Fine-tuning pre-trained neural network models has become a widely adopted approach across various domains. However, it can lead to the distortion of pre-trained feature extractors that already possess strong generalization capabilities. Mitigating feature distortion during adaptation to new target domains is crucial. Recent studies have shown promising results in handling feature distortion by aligning the head layer on in-distribution datasets before performing fine-tuning. Nonetheless, a significant limitation arises from the treatment of batch normalization layers during fine-tuning, leading to suboptimal performance. In this paper, we propose Domain-Aware Fine-Tuning (DAFT), a novel approach that incorporates batch normalization conversion and the integration of linear probing and fine-tuning. Our batch normalization conversion method effectively mitigates feature distortion by reducing modifications to the neural network during fine-tuning. Additionally, we introduce the integration of linear probing and fine-tuning to optimize the head layer with gradual adaptation of the feature extractor. By leveraging batch normalization layers and integrating linear probing and fine-tuning, our DAFT significantly mitigates feature distortion and achieves improved model performance on both in-distribution and out-of-distribution datasets. Extensive experiments demonstrate that our method outperforms other baseline methods, demonstrating its effectiveness in not only improving performance but also mitigating feature distortion.
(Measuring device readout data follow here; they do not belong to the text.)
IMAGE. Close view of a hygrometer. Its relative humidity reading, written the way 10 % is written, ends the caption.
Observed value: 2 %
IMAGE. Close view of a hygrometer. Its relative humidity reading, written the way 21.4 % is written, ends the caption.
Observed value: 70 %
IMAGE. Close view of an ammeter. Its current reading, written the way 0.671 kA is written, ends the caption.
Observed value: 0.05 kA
翻译：微调预训练神经网络模型已成为跨多个领域广泛采用的方法。然而，这可能导致已具备强大泛化能力的预训练特征提取器发生扭曲。在适配新目标领域时减轻特征扭曲至关重要。近期研究表明，通过在微调前在分布内数据集上对齐头部层，能有效处理特征扭曲问题。然而，微调过程中对批归一化层的处理存在显著局限，导致性能次优。本文提出领域感知微调（DAFT），一种结合批归一化转换与线性探测及微调集成的新型方法。我们的批归一化转换方法通过减少微调期间对神经网络的修改，有效减轻特征扭曲。此外，我们引入线性探测与微调的集成，通过渐进式适配特征提取器来优化头部层。通过利用批归一化层并集成线性探测与微调，所提出的DAFT显著减轻特征扭曲，在分布内与分布外数据集上均实现更优模型性能。大量实验表明，我们的方法优于其他基线方法，验证了其在提升性能与减轻特征扭曲两方面的有效性。